Possible Amazon cloud failure worries tech community
The tech community has added its voice to the debate around whether companies are at risk from an over-reliance on a cloud-based computing service run by e-commerce giant Amazon.
Financial News this week published an article that revealed Amazon Web Services as the predominant cloud provider to the City and highlighted concerns aired by the Financial Stability Board that the cloud computing giant could now be ‘too big to fail’.
Responding to the article on Hacker News, the discussion forum of Y Combinator — the biggest startup accelerator in the US that has backed companies such as Dropbox and Airbnb — tech experts expressed their fears about the dependence on Amazon’s offering.
“If you wanted to blow something up to make the west suffer, an AWS data centre would probably be a pretty good target. I wonder at what point that becomes a legitimate national security concern,” one contributor called Peteretep wrote.
Another, with the username Dalbasal, said: “It seems reasonable to start worrying about the fragility potentially introduced by these massive internet infrastructure companies.”
Amazon’s cloud service, which counts movie platform Netflix among its customers, has become the predominant provider in the City since it relaunched in 2006. Its customers include banking giants Citigroup, JPMorgan and HSBC. It also serves Nasdaq, 100% of the Fortune 50 companies, and the UK’s Financial Conduct Authority.
It is unclear, however, how many institutions rely on AWS, which is a risk, web developers on Hacker News pointed out. User Mgkimsal said: “How many government [and/or] university systems would be unable to function because of direct or indirect dependencies on AWS-related services? [Amazon] going down for, let’s say four days, would cause big havoc on so many projects and systems I know of. I’m pretty sure most people have no clue how much of their data and systems functionality is reliant on AWS-related services.”
Fenwick67 added: “If AWS went down hard, it would be more than just ‘I can’t watch Netflix’. Some people wouldn’t be able to do their computer work, send receive emails, others might not receive their paychecks or be able to pay bills.”
Amazon insists that its services are safe. Gavin Jackson, head of Europe, the Middle East and Africa at Amazon Web Services, told FN that AWS has data centres in multiple counties and regions across the world and that clients can replicate data in different centres to ensure it is safe. “I can pretty confidently say that I don’t think that there’s any other company on the planet that has as many people thinking about security every day.”
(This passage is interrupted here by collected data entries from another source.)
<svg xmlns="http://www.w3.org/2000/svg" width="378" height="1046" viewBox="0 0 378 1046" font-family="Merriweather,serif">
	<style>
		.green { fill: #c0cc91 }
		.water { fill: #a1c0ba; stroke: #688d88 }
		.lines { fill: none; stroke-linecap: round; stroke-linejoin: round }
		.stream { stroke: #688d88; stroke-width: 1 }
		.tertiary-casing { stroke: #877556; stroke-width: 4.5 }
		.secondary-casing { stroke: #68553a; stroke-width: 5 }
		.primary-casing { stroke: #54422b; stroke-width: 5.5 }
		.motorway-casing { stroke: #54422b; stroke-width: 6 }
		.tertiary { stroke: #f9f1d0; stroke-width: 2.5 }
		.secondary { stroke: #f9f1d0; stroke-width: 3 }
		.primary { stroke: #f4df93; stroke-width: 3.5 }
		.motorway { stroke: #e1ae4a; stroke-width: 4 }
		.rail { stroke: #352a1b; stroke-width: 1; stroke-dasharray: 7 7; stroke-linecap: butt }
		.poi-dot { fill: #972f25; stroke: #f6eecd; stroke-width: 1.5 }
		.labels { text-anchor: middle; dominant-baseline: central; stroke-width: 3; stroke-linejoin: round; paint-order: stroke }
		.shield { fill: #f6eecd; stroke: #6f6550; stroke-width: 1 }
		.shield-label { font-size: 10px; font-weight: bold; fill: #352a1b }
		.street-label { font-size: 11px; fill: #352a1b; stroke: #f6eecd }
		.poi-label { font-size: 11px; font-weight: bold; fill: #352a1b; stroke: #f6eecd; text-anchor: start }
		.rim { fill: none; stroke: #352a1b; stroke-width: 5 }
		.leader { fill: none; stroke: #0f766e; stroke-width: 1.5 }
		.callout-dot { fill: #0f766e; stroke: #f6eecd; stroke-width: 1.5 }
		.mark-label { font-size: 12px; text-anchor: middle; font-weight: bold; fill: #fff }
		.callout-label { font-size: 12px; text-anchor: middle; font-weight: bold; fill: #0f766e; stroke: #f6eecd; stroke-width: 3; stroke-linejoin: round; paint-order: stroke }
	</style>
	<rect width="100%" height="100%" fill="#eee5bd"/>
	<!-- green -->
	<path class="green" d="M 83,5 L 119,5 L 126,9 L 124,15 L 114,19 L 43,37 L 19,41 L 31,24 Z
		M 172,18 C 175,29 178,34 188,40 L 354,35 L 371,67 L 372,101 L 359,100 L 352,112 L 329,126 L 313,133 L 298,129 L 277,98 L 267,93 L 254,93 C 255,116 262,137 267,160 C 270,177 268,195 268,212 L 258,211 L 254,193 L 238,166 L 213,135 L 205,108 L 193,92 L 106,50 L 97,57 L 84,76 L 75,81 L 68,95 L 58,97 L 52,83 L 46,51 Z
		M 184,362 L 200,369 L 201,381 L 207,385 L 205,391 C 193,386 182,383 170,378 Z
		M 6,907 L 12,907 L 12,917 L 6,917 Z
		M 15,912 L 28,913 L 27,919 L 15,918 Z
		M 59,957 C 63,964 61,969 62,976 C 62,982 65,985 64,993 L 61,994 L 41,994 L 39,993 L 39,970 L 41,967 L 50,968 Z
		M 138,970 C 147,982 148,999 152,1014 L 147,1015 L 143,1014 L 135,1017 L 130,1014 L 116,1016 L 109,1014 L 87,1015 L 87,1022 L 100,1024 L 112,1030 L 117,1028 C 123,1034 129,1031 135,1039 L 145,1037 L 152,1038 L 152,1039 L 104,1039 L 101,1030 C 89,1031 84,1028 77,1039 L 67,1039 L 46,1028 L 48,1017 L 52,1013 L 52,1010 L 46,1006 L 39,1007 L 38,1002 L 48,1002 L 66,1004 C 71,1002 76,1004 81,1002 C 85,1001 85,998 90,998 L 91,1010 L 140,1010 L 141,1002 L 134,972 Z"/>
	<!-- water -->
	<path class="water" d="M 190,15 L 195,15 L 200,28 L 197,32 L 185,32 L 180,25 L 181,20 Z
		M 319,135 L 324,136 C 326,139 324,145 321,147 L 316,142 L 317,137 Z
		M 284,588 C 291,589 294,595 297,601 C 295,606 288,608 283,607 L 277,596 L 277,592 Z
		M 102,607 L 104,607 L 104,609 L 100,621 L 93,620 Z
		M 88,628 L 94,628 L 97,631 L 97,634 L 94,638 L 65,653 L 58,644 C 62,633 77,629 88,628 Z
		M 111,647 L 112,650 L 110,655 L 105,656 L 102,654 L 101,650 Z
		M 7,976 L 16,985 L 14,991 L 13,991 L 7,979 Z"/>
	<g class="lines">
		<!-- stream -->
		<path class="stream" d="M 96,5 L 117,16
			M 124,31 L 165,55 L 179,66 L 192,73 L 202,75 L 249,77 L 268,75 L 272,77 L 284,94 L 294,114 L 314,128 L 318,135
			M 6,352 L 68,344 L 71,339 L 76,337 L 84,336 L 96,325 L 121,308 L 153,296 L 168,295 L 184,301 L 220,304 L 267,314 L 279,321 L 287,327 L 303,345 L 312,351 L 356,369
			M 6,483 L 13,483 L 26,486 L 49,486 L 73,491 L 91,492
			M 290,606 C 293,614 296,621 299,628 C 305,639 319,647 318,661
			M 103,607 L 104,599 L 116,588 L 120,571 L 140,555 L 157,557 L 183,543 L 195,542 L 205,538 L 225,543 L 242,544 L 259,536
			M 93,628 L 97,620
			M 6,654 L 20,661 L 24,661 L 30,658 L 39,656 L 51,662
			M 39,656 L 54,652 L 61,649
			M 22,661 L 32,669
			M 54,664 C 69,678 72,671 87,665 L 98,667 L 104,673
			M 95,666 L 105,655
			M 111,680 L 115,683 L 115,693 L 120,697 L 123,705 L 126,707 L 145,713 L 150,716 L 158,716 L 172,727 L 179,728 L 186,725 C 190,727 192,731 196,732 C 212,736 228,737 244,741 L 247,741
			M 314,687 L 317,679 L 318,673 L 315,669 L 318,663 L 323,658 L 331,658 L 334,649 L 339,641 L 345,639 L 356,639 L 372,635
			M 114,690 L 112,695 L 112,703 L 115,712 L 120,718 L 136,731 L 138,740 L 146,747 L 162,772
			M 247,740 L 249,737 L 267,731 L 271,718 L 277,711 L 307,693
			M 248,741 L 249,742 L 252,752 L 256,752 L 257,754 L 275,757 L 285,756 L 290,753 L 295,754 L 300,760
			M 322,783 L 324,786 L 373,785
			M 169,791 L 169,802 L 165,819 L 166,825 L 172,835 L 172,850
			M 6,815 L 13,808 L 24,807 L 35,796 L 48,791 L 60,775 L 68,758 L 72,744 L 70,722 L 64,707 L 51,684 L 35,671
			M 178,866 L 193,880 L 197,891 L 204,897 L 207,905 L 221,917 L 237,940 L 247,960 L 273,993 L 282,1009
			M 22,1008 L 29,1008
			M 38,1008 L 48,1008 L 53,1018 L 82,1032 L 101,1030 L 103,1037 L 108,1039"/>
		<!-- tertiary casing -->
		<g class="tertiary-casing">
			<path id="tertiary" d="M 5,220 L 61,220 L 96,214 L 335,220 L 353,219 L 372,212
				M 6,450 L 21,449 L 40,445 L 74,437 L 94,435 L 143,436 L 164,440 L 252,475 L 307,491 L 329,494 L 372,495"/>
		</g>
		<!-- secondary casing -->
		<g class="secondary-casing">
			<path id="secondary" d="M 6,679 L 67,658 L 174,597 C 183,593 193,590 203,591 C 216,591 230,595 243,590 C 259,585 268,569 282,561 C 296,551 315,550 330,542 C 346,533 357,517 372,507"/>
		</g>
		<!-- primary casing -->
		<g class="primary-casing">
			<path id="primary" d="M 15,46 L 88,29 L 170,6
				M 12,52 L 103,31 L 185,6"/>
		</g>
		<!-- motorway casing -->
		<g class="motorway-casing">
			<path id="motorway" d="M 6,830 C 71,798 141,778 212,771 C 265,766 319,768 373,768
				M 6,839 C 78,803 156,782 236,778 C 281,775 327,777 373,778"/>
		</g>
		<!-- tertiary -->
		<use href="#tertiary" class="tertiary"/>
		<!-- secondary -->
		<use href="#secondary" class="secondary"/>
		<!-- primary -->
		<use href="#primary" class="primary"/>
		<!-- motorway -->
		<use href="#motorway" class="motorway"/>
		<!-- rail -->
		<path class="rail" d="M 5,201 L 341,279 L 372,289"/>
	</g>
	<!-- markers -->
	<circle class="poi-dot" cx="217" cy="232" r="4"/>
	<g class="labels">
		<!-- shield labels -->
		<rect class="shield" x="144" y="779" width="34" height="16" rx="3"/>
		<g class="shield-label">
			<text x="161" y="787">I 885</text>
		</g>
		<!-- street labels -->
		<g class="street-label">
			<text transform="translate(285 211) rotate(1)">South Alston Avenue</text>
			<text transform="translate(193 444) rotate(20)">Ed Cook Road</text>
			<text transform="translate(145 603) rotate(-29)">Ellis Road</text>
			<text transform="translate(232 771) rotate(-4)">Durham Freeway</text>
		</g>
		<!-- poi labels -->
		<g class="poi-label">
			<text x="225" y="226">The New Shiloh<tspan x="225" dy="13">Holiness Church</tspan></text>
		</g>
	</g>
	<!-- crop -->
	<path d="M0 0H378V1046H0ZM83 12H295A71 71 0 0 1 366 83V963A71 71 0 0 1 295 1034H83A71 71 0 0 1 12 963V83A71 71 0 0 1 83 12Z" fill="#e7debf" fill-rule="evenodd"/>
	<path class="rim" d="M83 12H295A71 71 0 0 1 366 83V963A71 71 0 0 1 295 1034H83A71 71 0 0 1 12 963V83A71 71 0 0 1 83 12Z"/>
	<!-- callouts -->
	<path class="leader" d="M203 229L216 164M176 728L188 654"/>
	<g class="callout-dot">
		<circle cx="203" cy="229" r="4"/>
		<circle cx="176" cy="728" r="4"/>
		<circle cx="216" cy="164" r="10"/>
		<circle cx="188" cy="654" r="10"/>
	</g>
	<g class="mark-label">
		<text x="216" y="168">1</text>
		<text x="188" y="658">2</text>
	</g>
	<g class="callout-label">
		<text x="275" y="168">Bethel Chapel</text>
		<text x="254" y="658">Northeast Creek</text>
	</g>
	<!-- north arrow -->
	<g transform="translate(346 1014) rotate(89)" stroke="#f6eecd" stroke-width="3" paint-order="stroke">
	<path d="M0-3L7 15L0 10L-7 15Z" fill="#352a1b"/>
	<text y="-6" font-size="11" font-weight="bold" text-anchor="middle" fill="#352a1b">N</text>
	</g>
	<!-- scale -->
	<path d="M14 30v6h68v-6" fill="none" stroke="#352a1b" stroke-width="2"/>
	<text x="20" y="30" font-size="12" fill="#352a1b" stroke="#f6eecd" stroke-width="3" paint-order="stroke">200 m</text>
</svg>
However, critics say that nobody is immune to outages and point to the problems when an AWS S3 outage in February 2017 shut down a number of sites, including Business Insider, Quora, Medium and even AWS’ own dashboard, for several hours.
The Financial Stability Board said in a report entitled Financial Stability Implications from FinTech, published on June 27, that third-party service providers are “quickly becoming more prominent and critical, especially in areas of cloud computing and data services” and urged local regulators to explore whether tougher rules are needed.